Hannah Yip
ACAD (Venn) (ID: STRN588A); Steve Hindle, On the Parish? The Micro-Politics of Poor Relief in Rural England c. 1550-1750 (Oxford: Clarendon Press, 2004), p. 327; Heather Falvey and Steve Hindle, eds, "This Little Commonwealth": Layston Parish Memorandum Book, 1607-c.1650 & 1704-c.1747 (Hertfordshire Record Society, 2003), pp. xiii-xvi.
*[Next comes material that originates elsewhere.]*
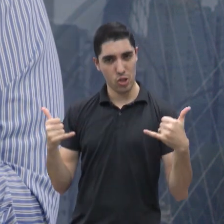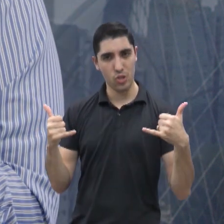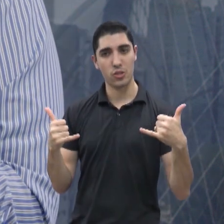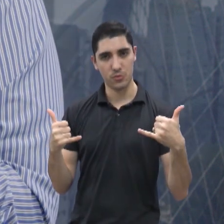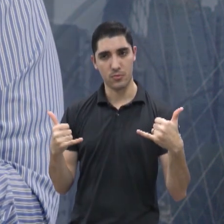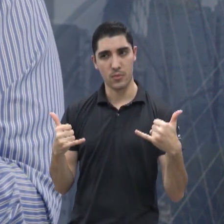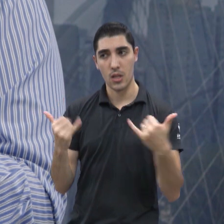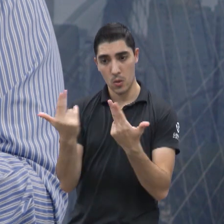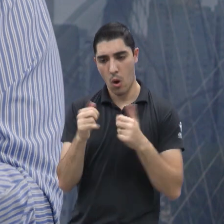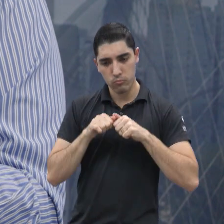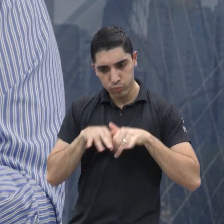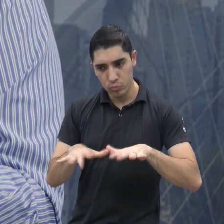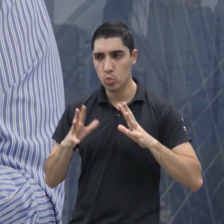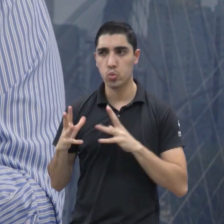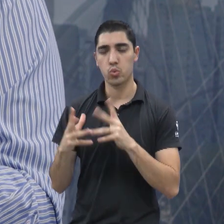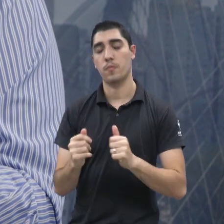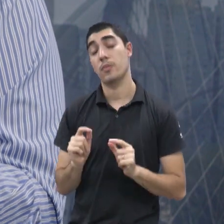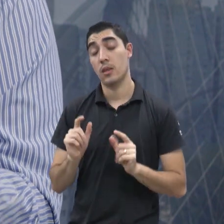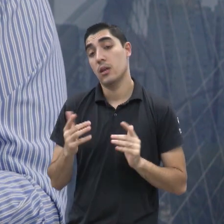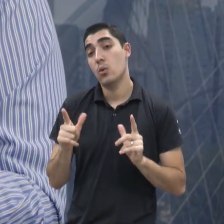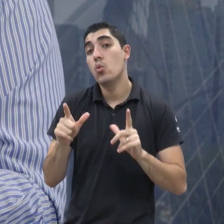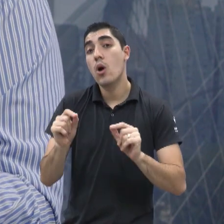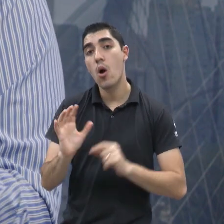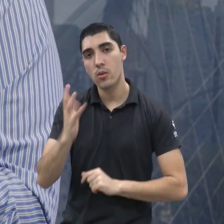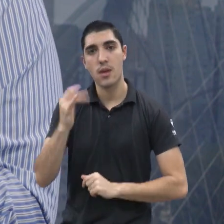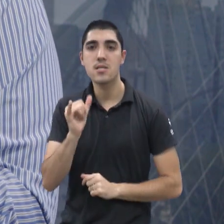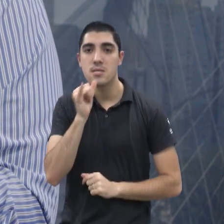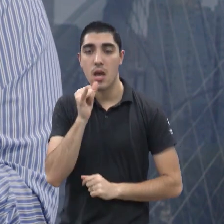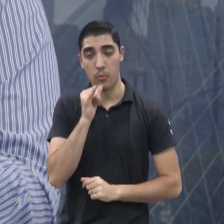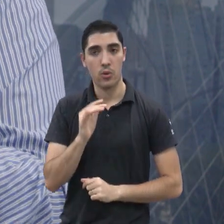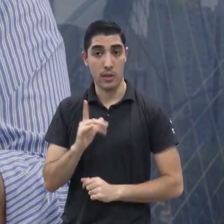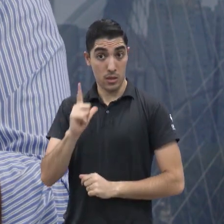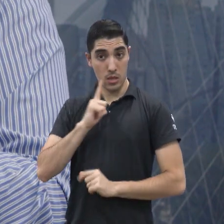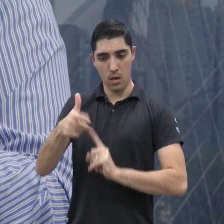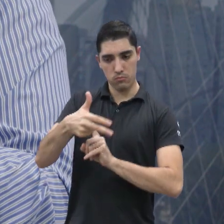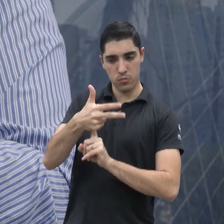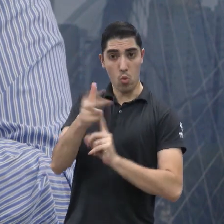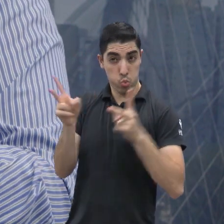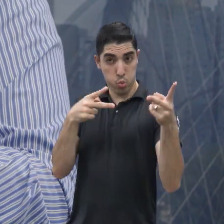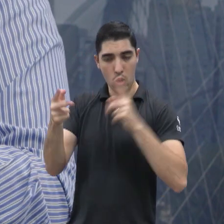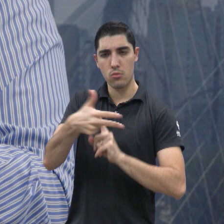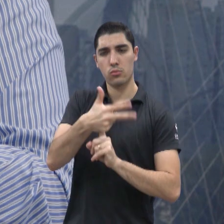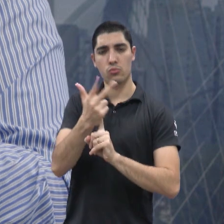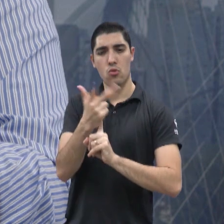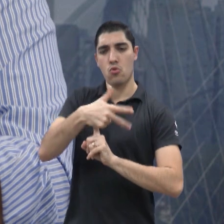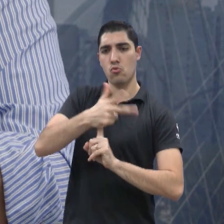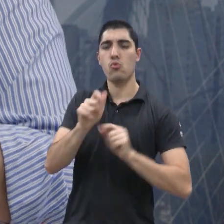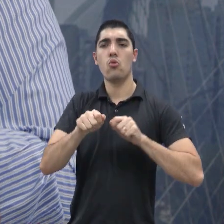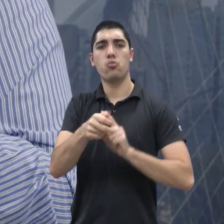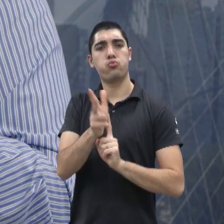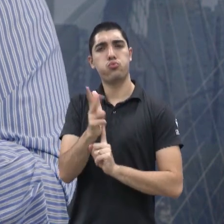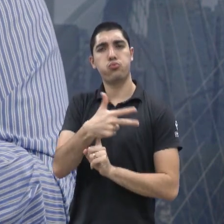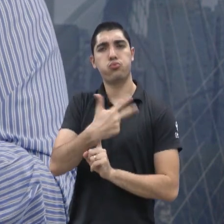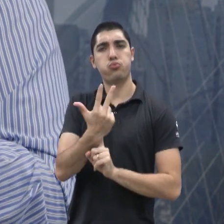Então, o que acontece? Quando você tem muita geração eólica, por exemplo, aí num horário de pico, que você tem uma demanda de energia, ou seja, eu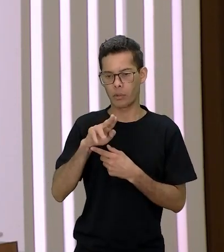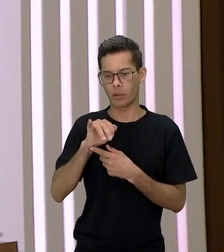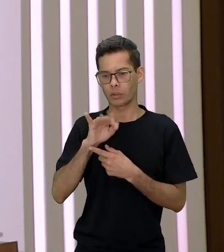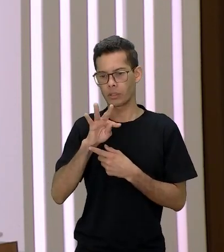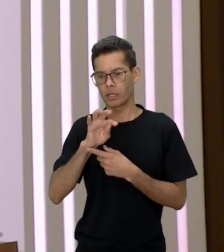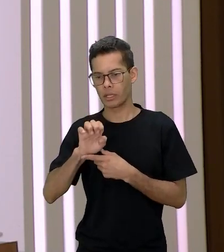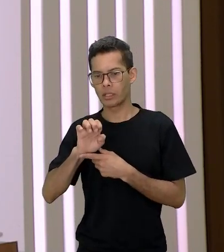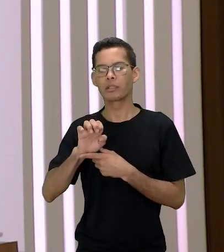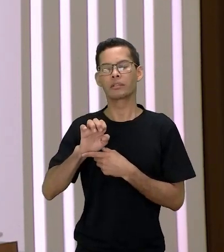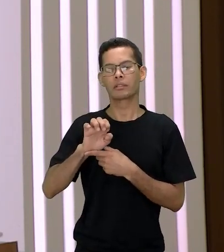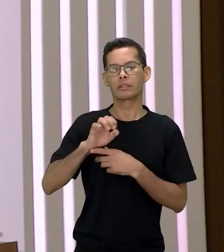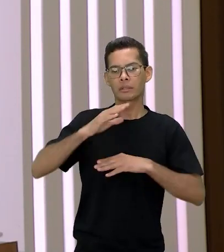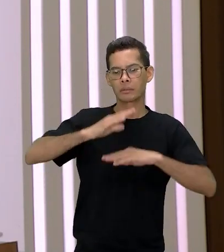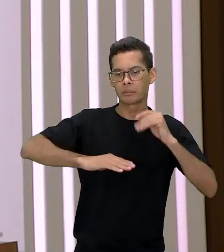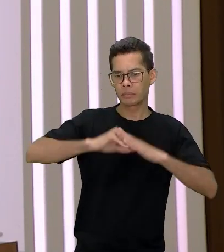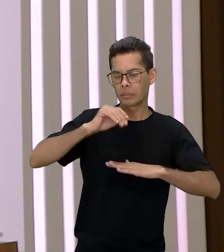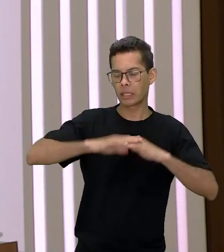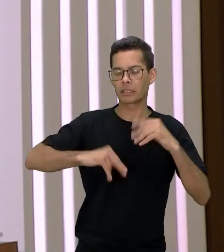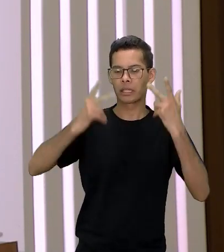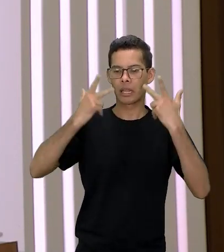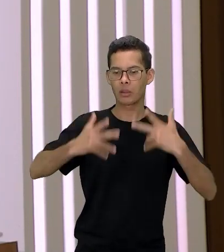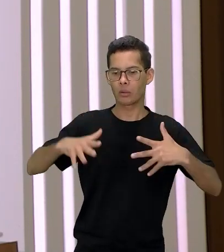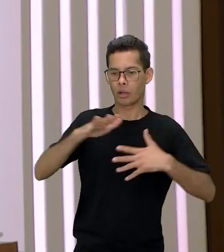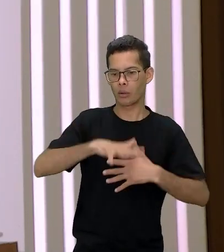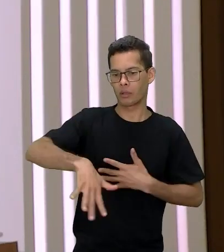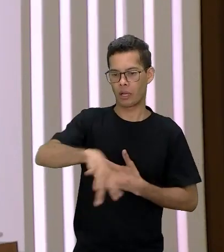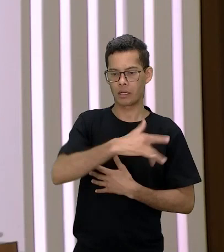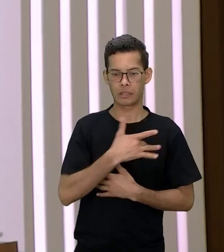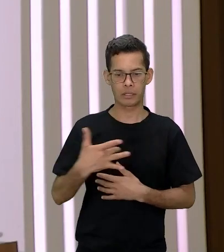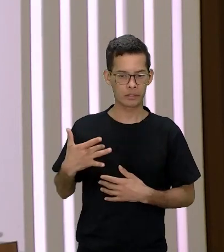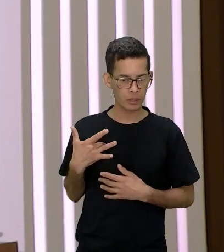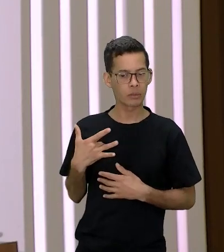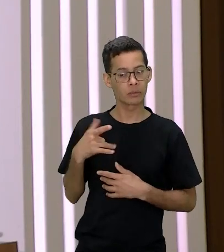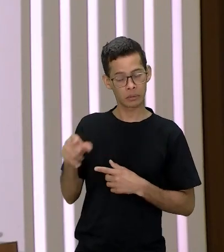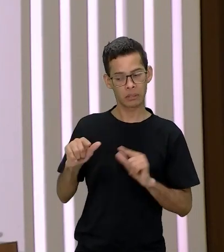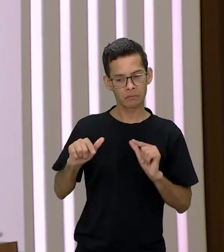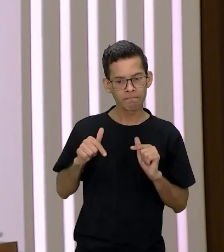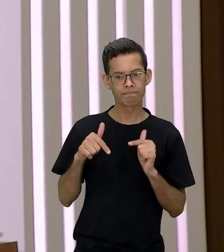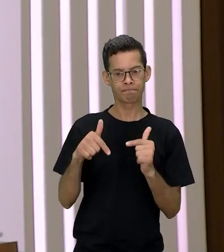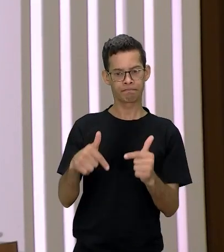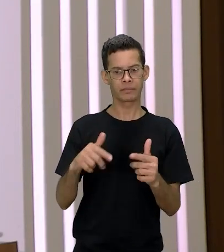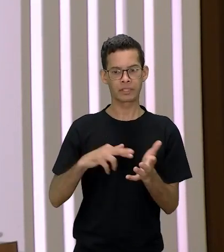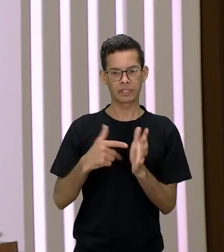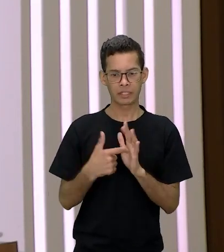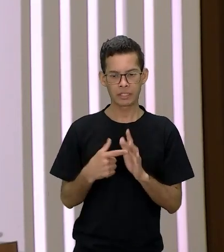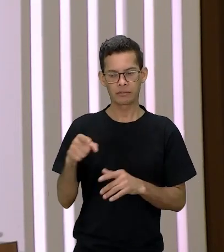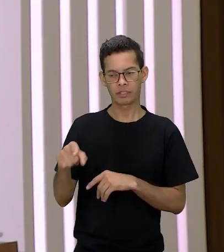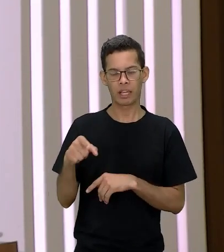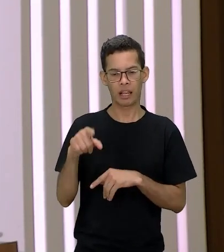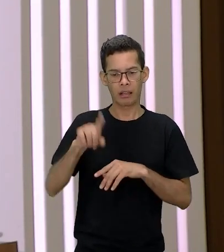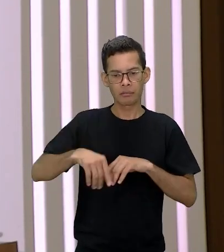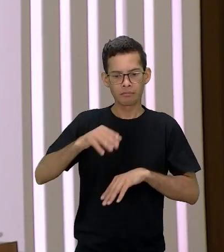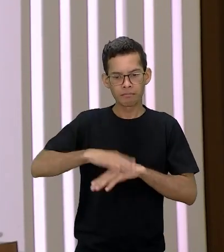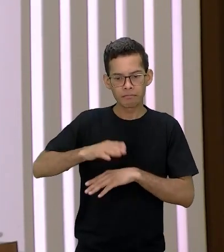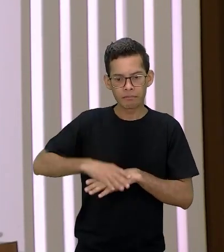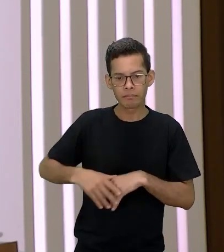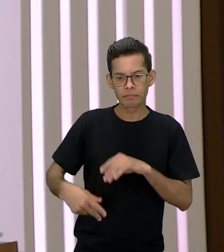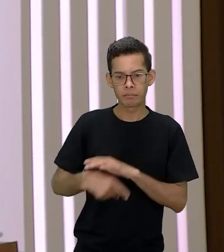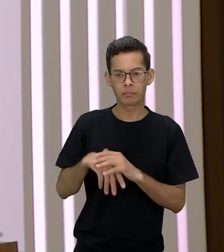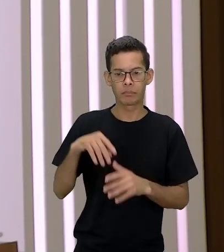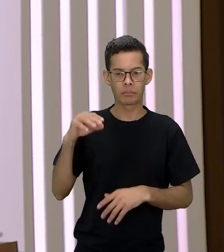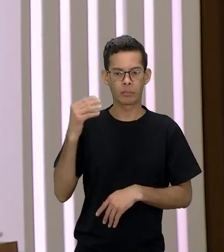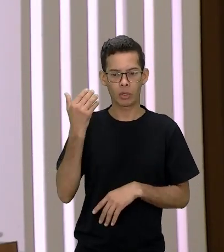uma ciência que também é passada e quando a gente fala de luta essa luta é reconhecer que também ela era uma cientista existe aqui uma técnica e um saber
Alexander Strange, born c. 1570, was the son of an Elizabethan Master in Chancery. He was baptised at St Faith's, London, and matriculated at Peterhouse, University of Cambridge, c. 1590, proceeding M.A. in 1596. He was ordained as deacon, aged twenty-four, on 25 September 1594. Strange's patrons included John Crouch, Lord of the Manor in Corney Bury, Buntingford, and the Leventhorpe family of Shingle Hall, Sawbridgeworth. His pupils included Seth Ward, future Bishop of Salisbury. In 1603, Strange proceeded B.D. He was vicar of Layston, Hertfordshire from 16 April 1604 to 1650; a rectory which was worth £50 annually. He also became a prebend of St Paul's Cathedral, London, in 1637, a position he held until 1650. In 1646, he subscribed to the petition of 63 Hertfordshire ministers to the House of Lords in support of the Directory and the Covenant. He died on 8 December 1650, aged 80. A brass, c. 1620, representing Strange in the act of preaching can be found St Peter's, Buntingford, a chapel-of-ease which he had partly financed. The inscription reads as follows: 'Alexander, little of stature, but eminently great in strength and mind'.